Kal is so proud of the work he did with Meredith.  He started slowly,  at the bottom of the fear ladder.  We used a Fear Thermometer (0 being no fear and 10 being I can't do it) to rate our anxiety level when we started an exposure and then again when we were done. We went to stores and separated briefly.  Kal's fear would be rated a five on the Fear Thermometer which is right where you want it to start.  Then he would come find us-don't worry we had someone watching the door. And his Fear Thermometer rating would go right back to zero.  It was amazing to watch his confidence grow with each exposure.  We would do it again the next day.  Over and over until his thermometer rating started at zero.  Then we would move on to more challenging exposures like walking to the soccer field from the parking lot by himself, promising we would meet him in ten minutes.  We had a friend's mother drive him home from an activity while I followed in the car.  One ladder rung at a time we worked our way to the top. 

We also practiced exposures during our CBT sessions with Meredith. Kalvin actually went in a elevator by himself and tried to find what floor Meredith was on.  Riding the elevator alone. Elevator tag she called it.  But you see, this is a boy who would grab on to you for dear life as you approached an elevator,  afraid the door would close and separate us.  For life.  And now he is playing "elevator tag" with Meredith?!?  It was a great combination of home and classroom exposures that helped Kal climb the ladder and make it all the way to the top.

At the end of our twenty weeks, we had a little celebration with Meredith.  Kalvin received a certificate from Meredith and a card from us with

 
B RU I N S    T I C K E T S  in it for New Years Eve.  He was giddy.  I thought he was going to burst into tears he was so excited for the tickets.

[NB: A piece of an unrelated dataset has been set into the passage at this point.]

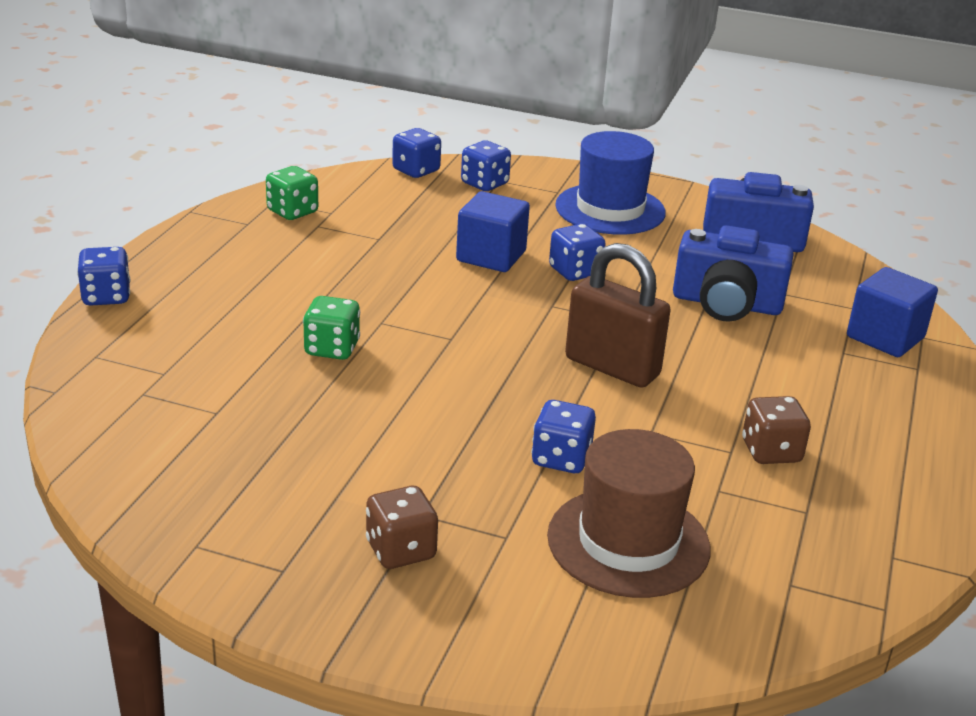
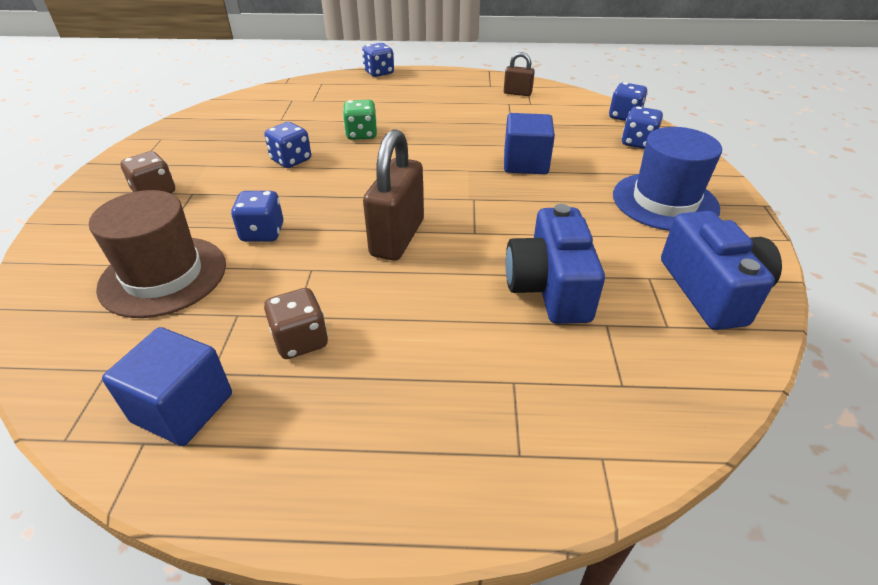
camera: 75 degrees right, 10 degrees up
(292, 212) = (517, 93): green dice -> brown padlock
(575, 272) = (535, 200): blue dice -> blue dice (291, 160)
(885, 337) = (571, 418): blue cube -> blue cube (183, 408)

Sorry for the blurry picture.  He was so excited he was jumping up and down!

 
 Kalvin and Meredith.  What a team.

Saying goodbye to Meredith was really tough.  She really helped our family.  We knew this and we knew that her special bond with Kal really helped him, us, succeed.  We can call Meredith whenever we need advice.  We can go back to the Center for a "booster" anytime we feel anxiety creeping back in control.  That is comforting to us all. 

It is really hard to put into words the gratitude we feels towards Meredith and the CARD's CBT program.  I think Kalvin said it best as we were riding the elevator down from our mini celebration with Meredith.  He held the Bruins tickets up in his hand and said, "I really wanted to give these tickets to Meredith for what she did for me."